Goal of the exercise
With the pictures omitted, write out the entries that follow exactly as they stand.

-------- Available data

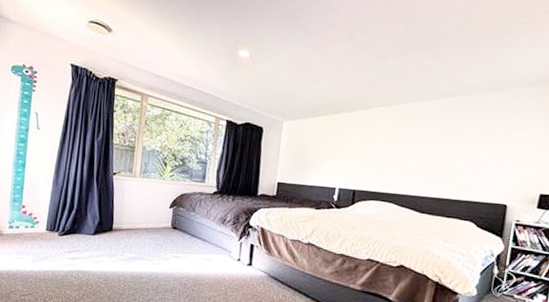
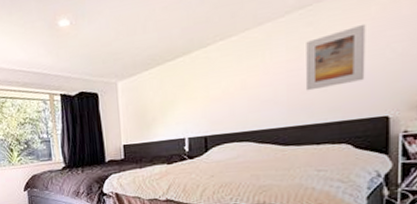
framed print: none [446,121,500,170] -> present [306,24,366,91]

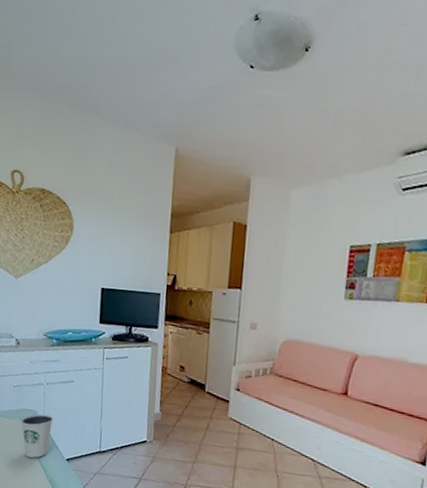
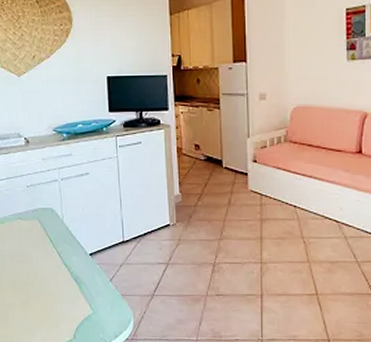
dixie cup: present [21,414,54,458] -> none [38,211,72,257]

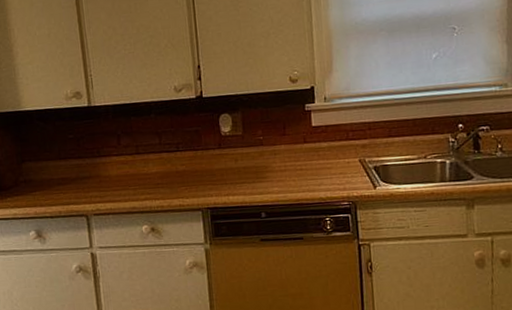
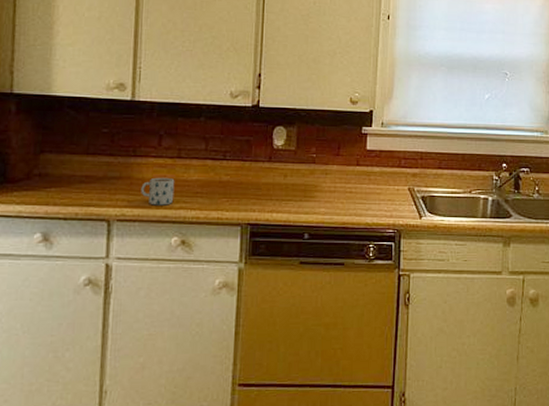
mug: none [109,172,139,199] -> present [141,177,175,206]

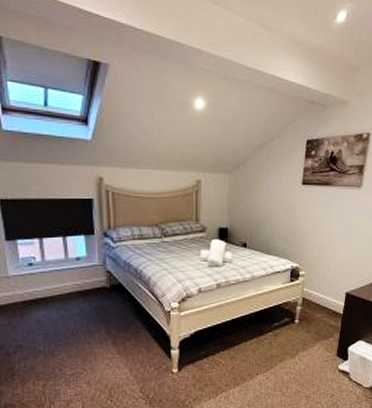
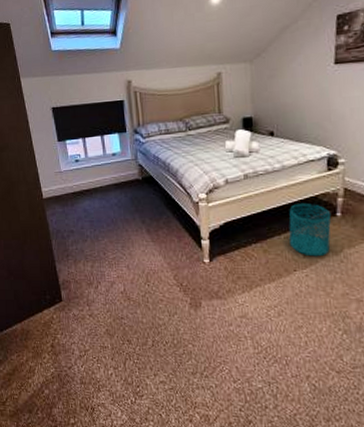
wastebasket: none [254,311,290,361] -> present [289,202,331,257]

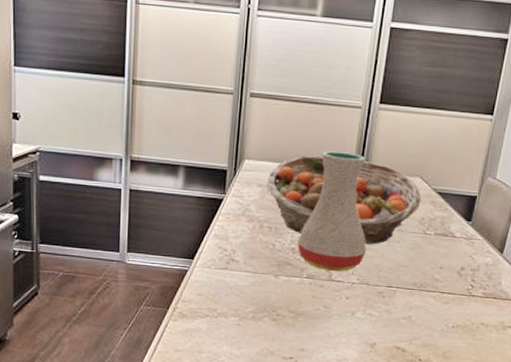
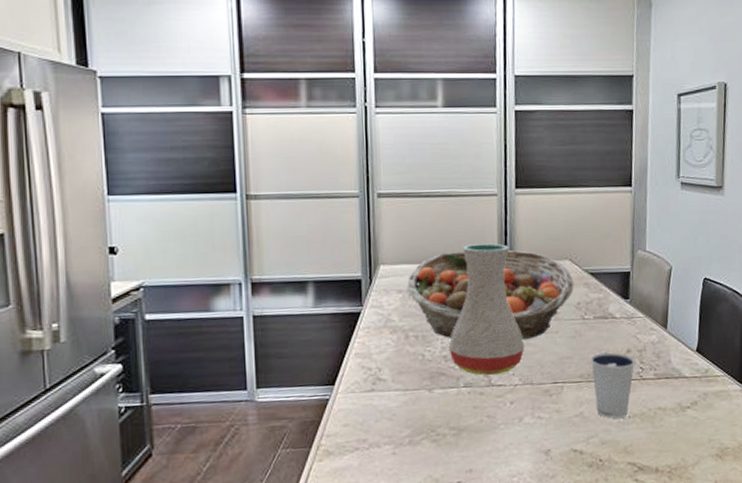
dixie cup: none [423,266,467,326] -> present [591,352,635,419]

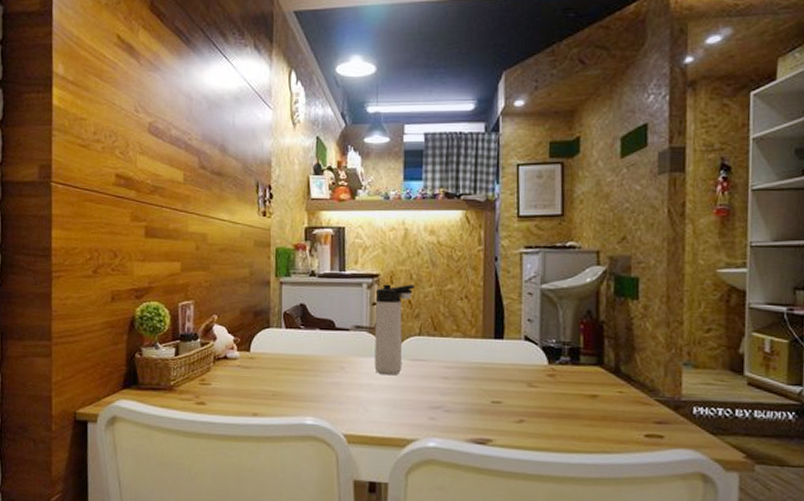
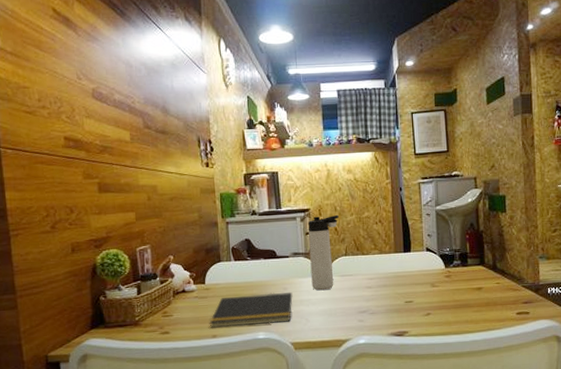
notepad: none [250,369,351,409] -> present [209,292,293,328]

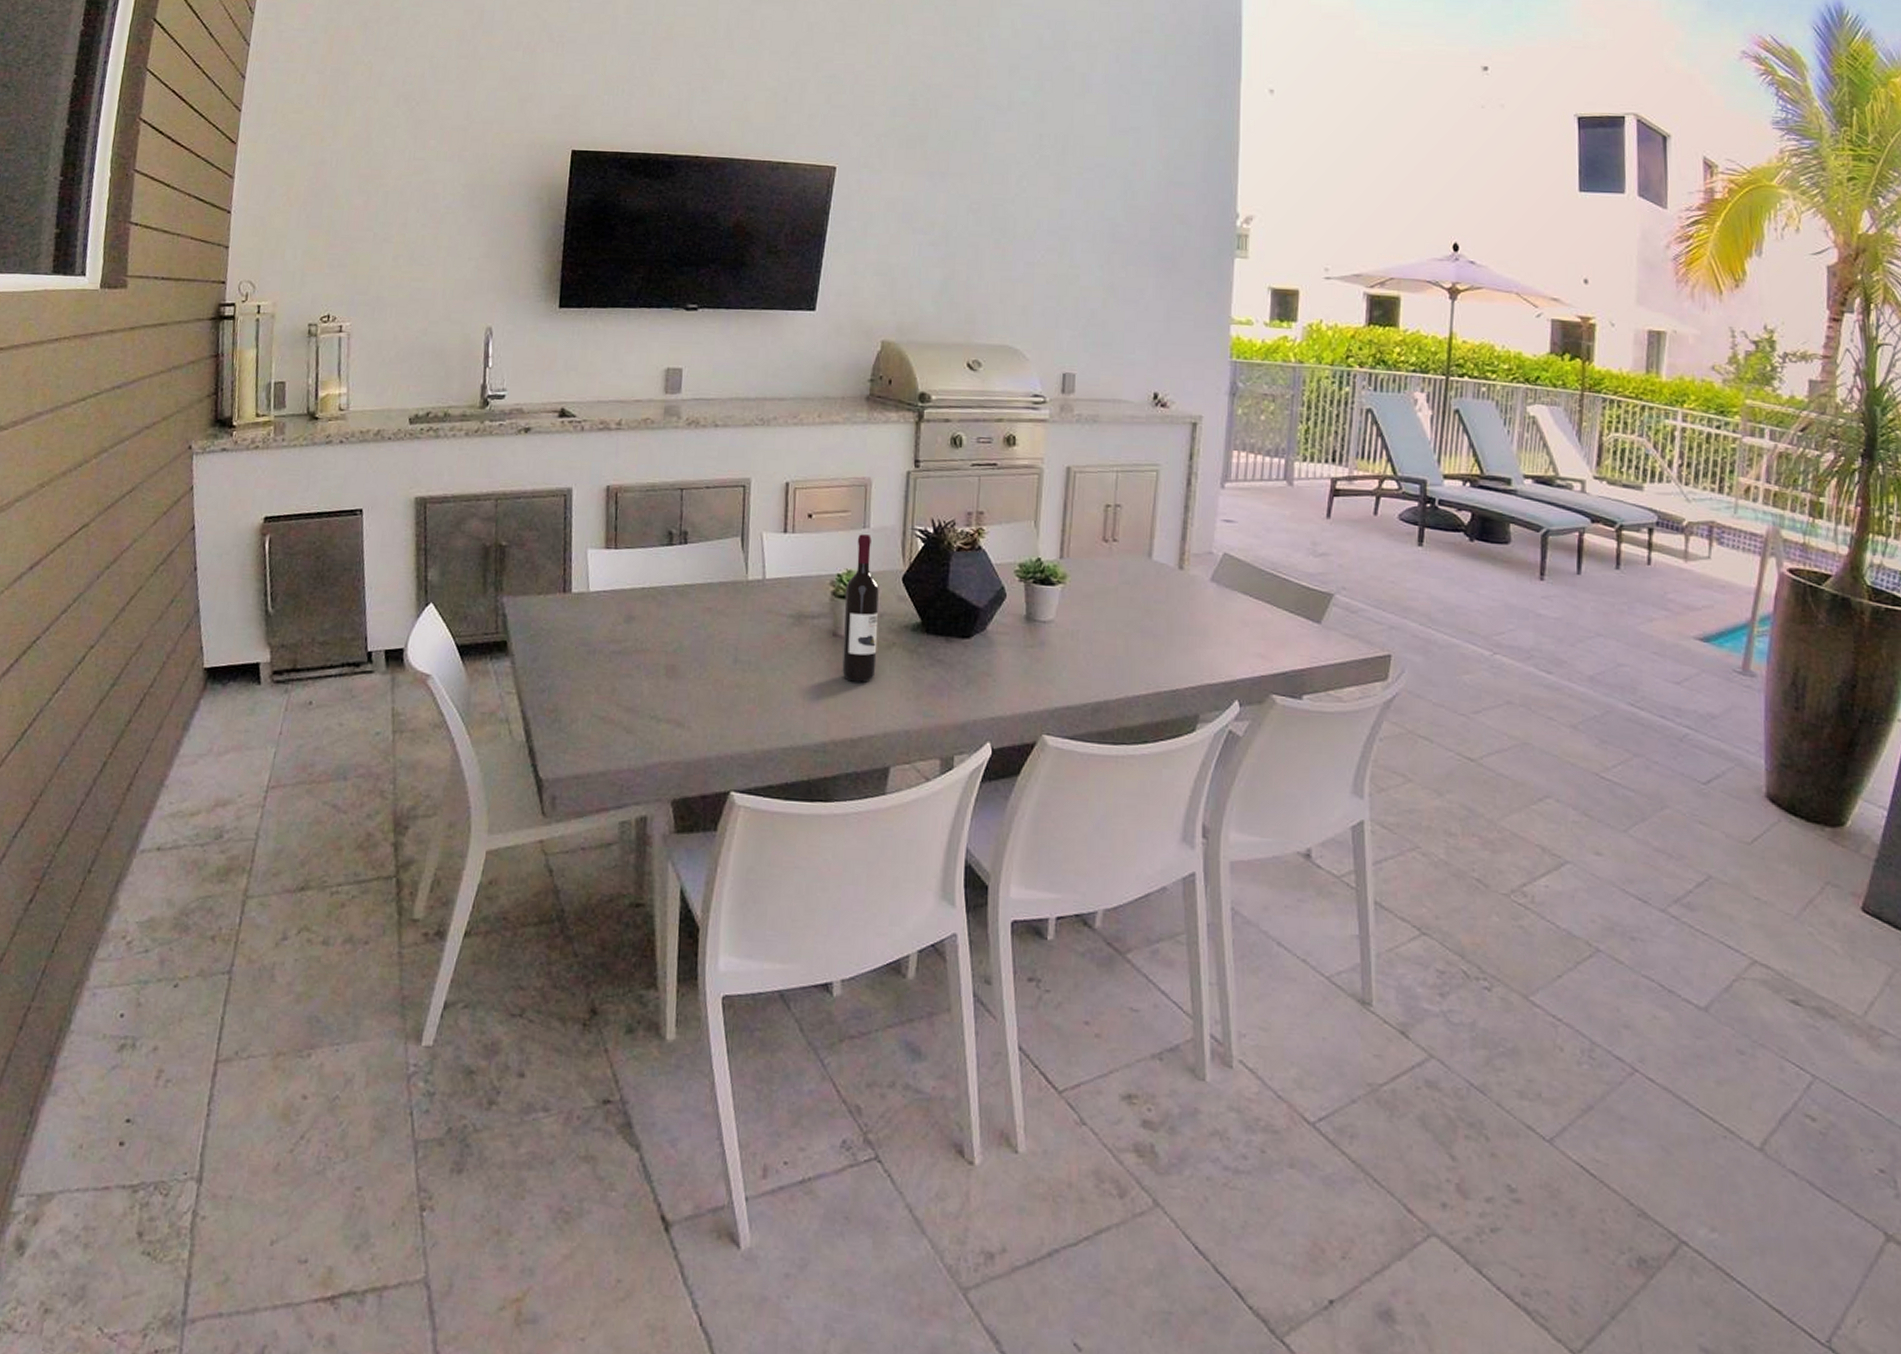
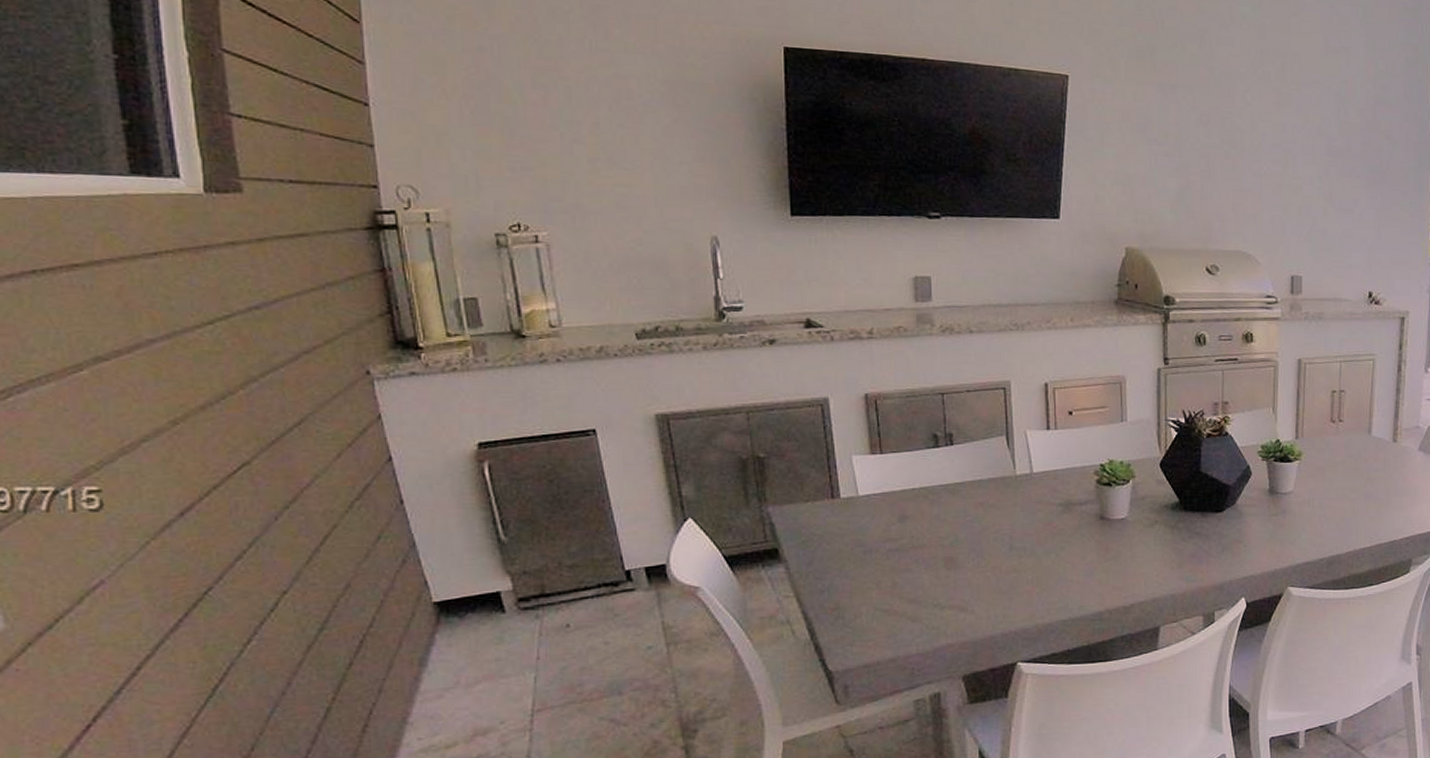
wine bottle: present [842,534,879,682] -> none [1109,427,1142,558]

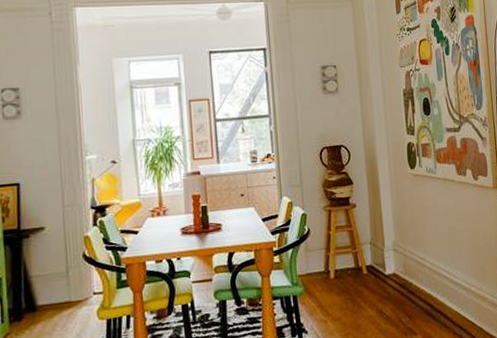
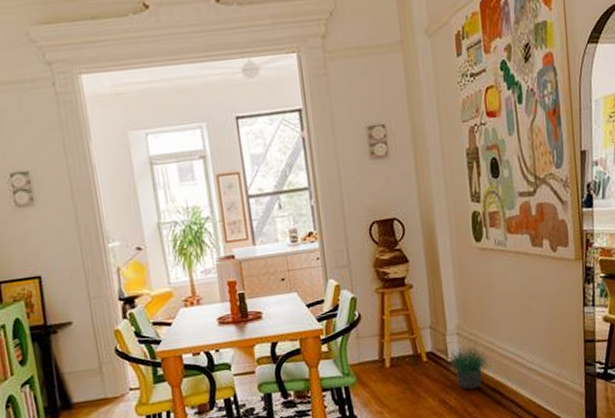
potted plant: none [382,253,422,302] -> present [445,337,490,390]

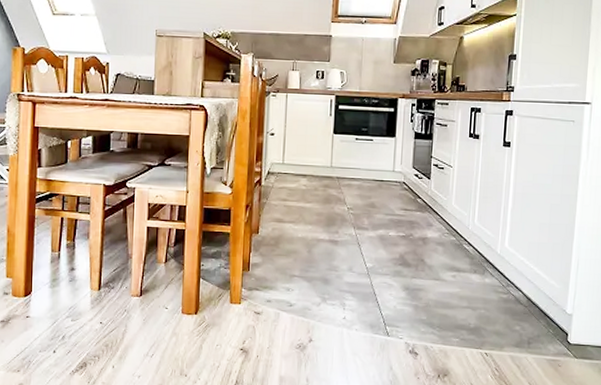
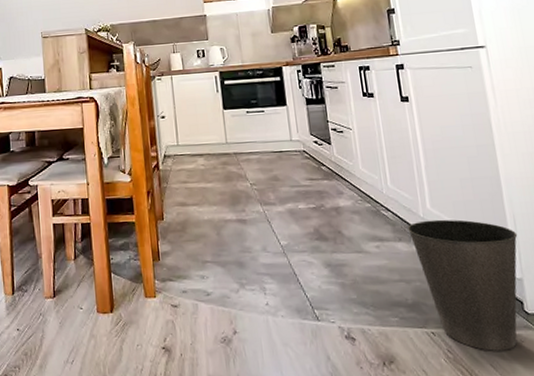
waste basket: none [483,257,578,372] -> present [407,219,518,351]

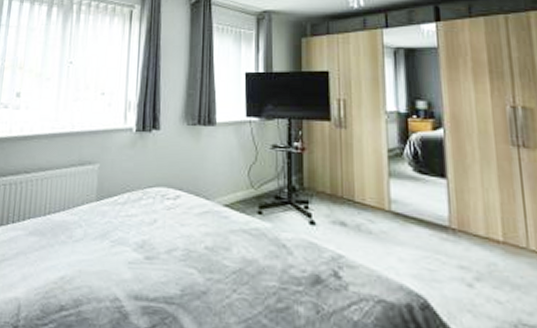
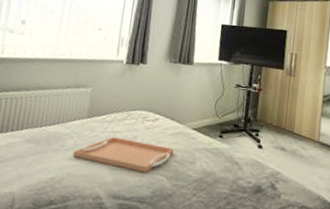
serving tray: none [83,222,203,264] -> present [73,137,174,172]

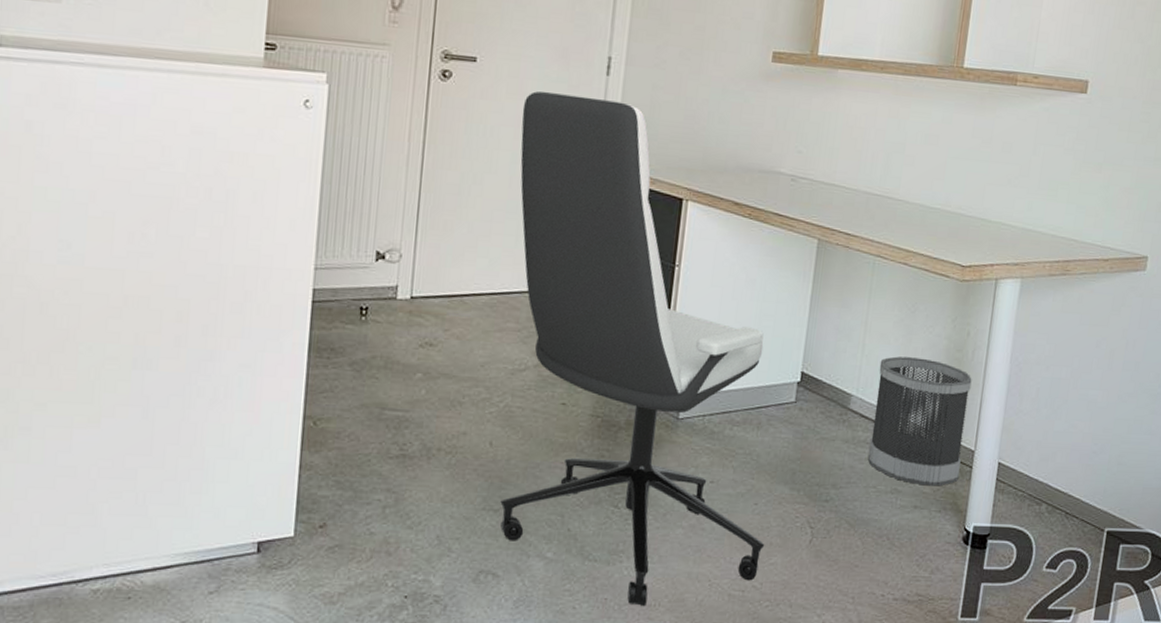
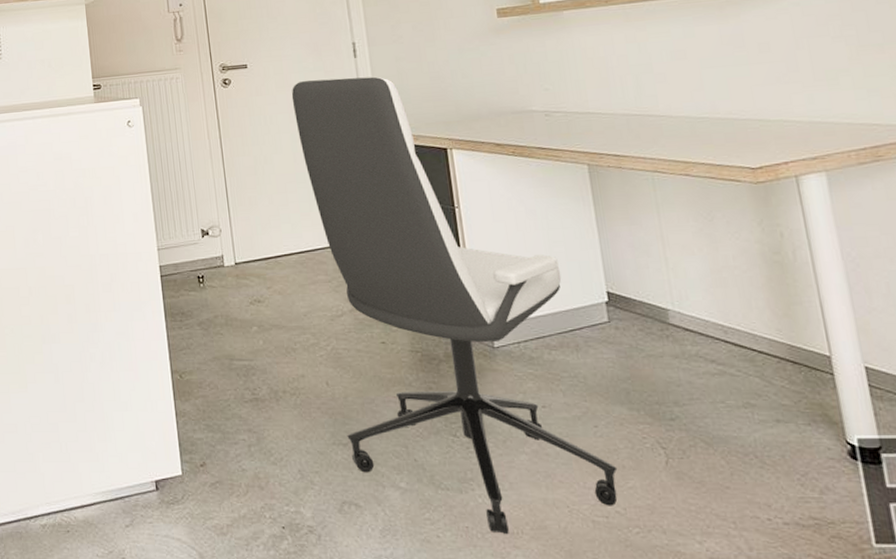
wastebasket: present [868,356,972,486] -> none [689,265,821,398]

----------------

Task result
framed print: none [446,121,500,170] -> present [306,24,366,91]

dixie cup: present [21,414,54,458] -> none [38,211,72,257]

mug: none [109,172,139,199] -> present [141,177,175,206]

wastebasket: none [254,311,290,361] -> present [289,202,331,257]

dixie cup: none [423,266,467,326] -> present [591,352,635,419]

notepad: none [250,369,351,409] -> present [209,292,293,328]

wine bottle: present [842,534,879,682] -> none [1109,427,1142,558]

potted plant: none [382,253,422,302] -> present [445,337,490,390]

waste basket: none [483,257,578,372] -> present [407,219,518,351]

serving tray: none [83,222,203,264] -> present [73,137,174,172]

wastebasket: present [868,356,972,486] -> none [689,265,821,398]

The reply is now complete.